The decision in Vance is more far-reaching. Although the Vance subpoena was also served on Mazars and largely requests the same information sought by the House, Roberts’s opinion recognizes the authority of a state grand jury to demand documents from a sitting President.

Among other potential crimes, District Attorney Vance is investigating whether New York’s bank fraud and tax laws were violated when the President’s longtime “fixer” Michael Cohen, now a convicted felon, was reimbursed for making “hush money” payments to pornographic film star Stephanie Clifford, a.k.a “Stormy Daniels,” and former Playboy Magazine model Karen McDougal during the 2016 Presidential campaign.

Reaching deep into the history of U.S. Constitutional law, Roberts cited Chief Justice John Marshall’s approval of subpoenas issued to President Thomas Jefferson in the 1807 treason trial of Aaron Burr. The opinion is also layered with repeated references to the cases of United States v. Nixon and Clinton v.
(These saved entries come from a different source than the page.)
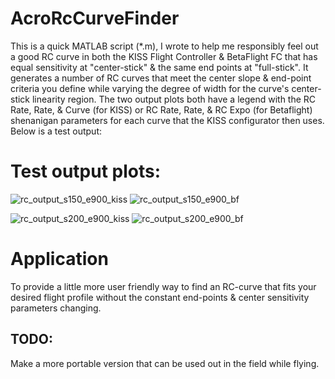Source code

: # AcroRcCurveFinder

This is a quick MATLAB script (*.m), I wrote to help me responsibly feel out a good RC curve in both the KISS Flight Controller & BetaFlight FC that has equal sensitivity at "center-stick" & the same end points at "full-stick". It generates a number of RC curves that meet the center slope & end-point criteria you define while varying the degree of width for the curve's center-stick linearity region. The two output plots both have a legend with the RC Rate, Rate, & Curve (for KISS) or RC Rate, Rate, & RC Expo (for Betaflight) shenanigan parameters for each curve that the KISS configurator then uses. Below is a test output:

# Test output plots:
![rc_output_s150_e900_kiss](https://cloud.githubusercontent.com/assets/3208983/23920119/68812a6a-08c7-11e7-8380-17765a2cec84.jpg)
![rc_output_s150_e900_bf](https://cloud.githubusercontent.com/assets/3208983/23920120/688fe58c-08c7-11e7-9e19-0817772e8b2c.jpg)

![rc_output_s200_e900_kiss](https://cloud.githubusercontent.com/assets/3208983/23920122/68a18846-08c7-11e7-9be5-86a71b1b6ca1.jpg)
![rc_output_s200_e900_bf](https://cloud.githubusercontent.com/assets/3208983/23920121/689d247c-08c7-11e7-83ab-0b99de04b098.jpg)

# Application
To provide a little more user friendly way to find an RC-curve that fits your desired flight profile without the constant end-points & center sensitivity parameters changing. 

## TODO:
Make a more portable version that can be used out in the field while flying. 
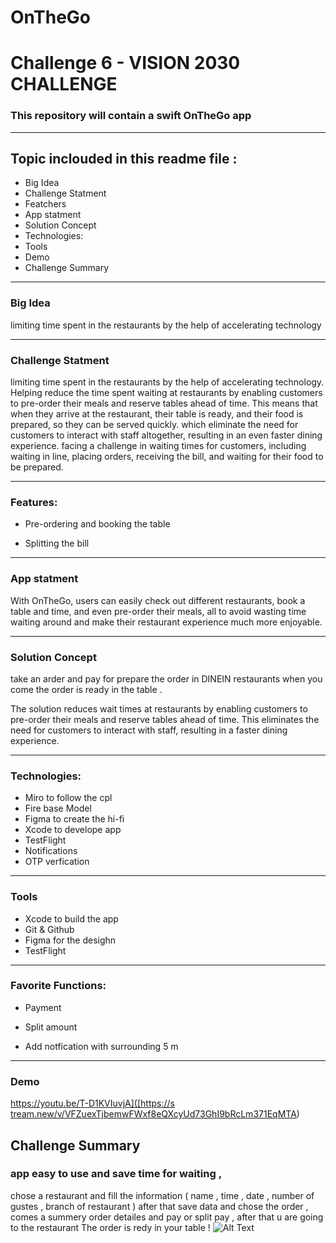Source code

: # OnTheGo
# Challenge 6 - VISION 2030 CHALLENGE 

###  **This repository will contain a swift OnTheGo app**

<hr>

## Topic inclouded in this readme file :


* Big Idea 
* Challenge Statment
* Featchers 
* App statment
* Solution Concept 
* Technologies:
* Tools 
* Demo 
* Challenge Summary 

<hr>

### Big Idea 
 limiting time spent in the restaurants by the help of accelerating technology

<hr>

### Challenge Statment 
limiting time spent in the restaurants by the help of accelerating technology.
Helping reduce the time spent waiting at restaurants by enabling customers to pre-order their meals and reserve tables ahead of time. This means that when they arrive at the restaurant, their table is ready, and their food is prepared, so they can be served quickly. 
which eliminate the need for customers to interact with staff altogether, resulting in an even faster dining experience. 
facing a challenge in waiting times for customers, including waiting in line, placing orders, receiving the bill, and waiting for their food to be prepared.
<hr>


### Features:

* Pre-ordering and booking the table

* Splitting the bill

<hr>

### App statment
With OnTheGo, users can easily check out different restaurants, book a table and time, and even pre-order their meals, all to avoid wasting time waiting around and make their restaurant experience much more enjoyable.

<hr>

### Solution Concept 
take an arder and pay for prepare the order in DINEIN restaurants when you come the order is ready in the table .

The solution reduces wait times at restaurants by enabling customers to pre-order their meals and reserve tables ahead of time. 
This eliminates the need for customers to interact with staff, resulting in a faster dining experience.

<hr>

### Technologies:


* Miro to follow the cpl
* Fire base Model 
* Figma to create the hi-fi
* Xcode to develope app
* TestFlight 
* Notifications 
* OTP verfication

<hr>

### Tools 
* Xcode to build the app
* Git & Github
* Figma for the desighn
* TestFlight

<hr>

### Favorite Functions:
* Payment
* Split amount
 
* Add notfication with surrounding 5 m 

<hr>

### Demo 
[https://youtu.be/T-D1KVIuvjA]([https://s tream.new/v/VFZuexTjbemwFWxf8eQXcyUd73GhI9bRcLm371EqMTA](https://stream.new/v/b6IDoQt2h00AhHnmJx3Q2jcscCAxD7U00V6LvW501GHTvs))

## Challenge Summary 
### app easy to use and save time for waiting , 
chose a restaurant and fill the information ( name , time , date , number of gustes , branch of restaurant ) after that save data and chose the order , comes a summery order detailes and pay or split pay , after that u are going to the restaurant The order is redy in your table !
![Alt Text](https://j.top4top.io/p_2569ck5s61.png)
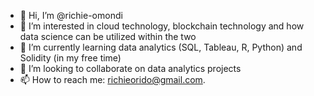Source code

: - 👋 Hi, I’m @richie-omondi
- 👀 I’m interested in cloud technology, blockchain technology and how data science can be utilized within the two
- 🌱 I’m currently learning data analytics (SQL, Tableau, R, Python) and Solidity (in my free time)
- 💞️ I’m looking to collaborate on data analytics projects
- 📫 How to reach me: richieorido@gmail.com.

<!---
richie-omondi/richie-omondi is a ✨ special ✨ repository because its `README.md` (this file) appears on your GitHub profile.
You can click the Preview link to take a look at your changes.
--->

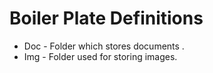 # Boiler Plate Definitions
 
- Doc - Folder which stores documents .
- Img - Folder used for storing images.
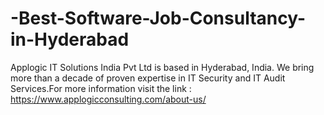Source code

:# -Best-Software-Job-Consultancy-in-Hyderabad
Applogic IT Solutions India Pvt Ltd is based in Hyderabad, India. We bring more than a decade of proven expertise in IT Security and IT Audit Services.For more information visit the link : https://www.applogicconsulting.com/about-us/
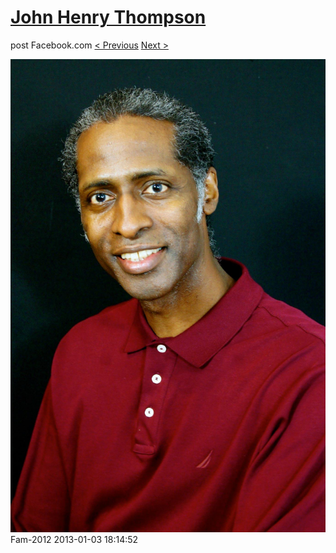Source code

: # [John Henry Thompson](../README.md)
post Facebook.com
[< Previous](2013-01-03-4.md) [Next >](2013-01-03-6.md)

[![](../media/2013-01-03/Fam-2016.jpg)](../README.md)
Fam-2012
2013-01-03 18:14:52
Jones.

In the process, Roberts rejected both the claim raised by Trump’s private attorney Jay Sekulow that sitting presidents enjoy “absolute immunity” from state criminal investigations, as well as an alternative contention advanced by the Justice Department that state prosecutors must demonstrate a “heightened” standard of need before gaining access to the President’s records.

“Two hundred years ago, a great jurist of our Court established that no citizen, not even the President, is categorically above the common duty to produce evidence when called upon in a criminal proceeding,” Roberts wrote. “We reaffirm that principle today and hold that the President is neither absolutely immune from state criminal subpoenas seeking his private papers nor entitled to a heightened standard of need.”

Not surprisingly, Roberts’s opinions have enraged the President. In a series of disjointed and sputtering tweets Thursday morning, Trump condemned the decisions. 

“Now the Supreme Court gives . . . a ruling they would never have given . . . for another President,” he complained. Calling the Vance case “a political prosecution,” he continued: “I won the Mueller Witch Hunt, and others, and now I have to keep fighting in a politically corrupt New York. Not fair to this Presidency or Administration!”

Trump, who has openly feuded with Roberts on questions of judicial independence, no doubt is also incensed by the fact that his appointees to the Supreme Court—Neil Gorsuch and Brett Kavanaugh—deserted him in his hour of need. Although neither formally signed off on Roberts’s opinion, Kavanaugh penned a concurring opinion, joined by Gorsuch, supporting the court’s judgment. Only the court’s most hardcore conservatives—Clarence Thomas and Samuel Alito—dissented.

It will be a long time, however, before any of Trump’s records see the light of day. Grand jury proceedings in New York are secret, and the wheels of justice, now that the cases have been returned to the lower courts for further proceedings, can be expected to turn slowly.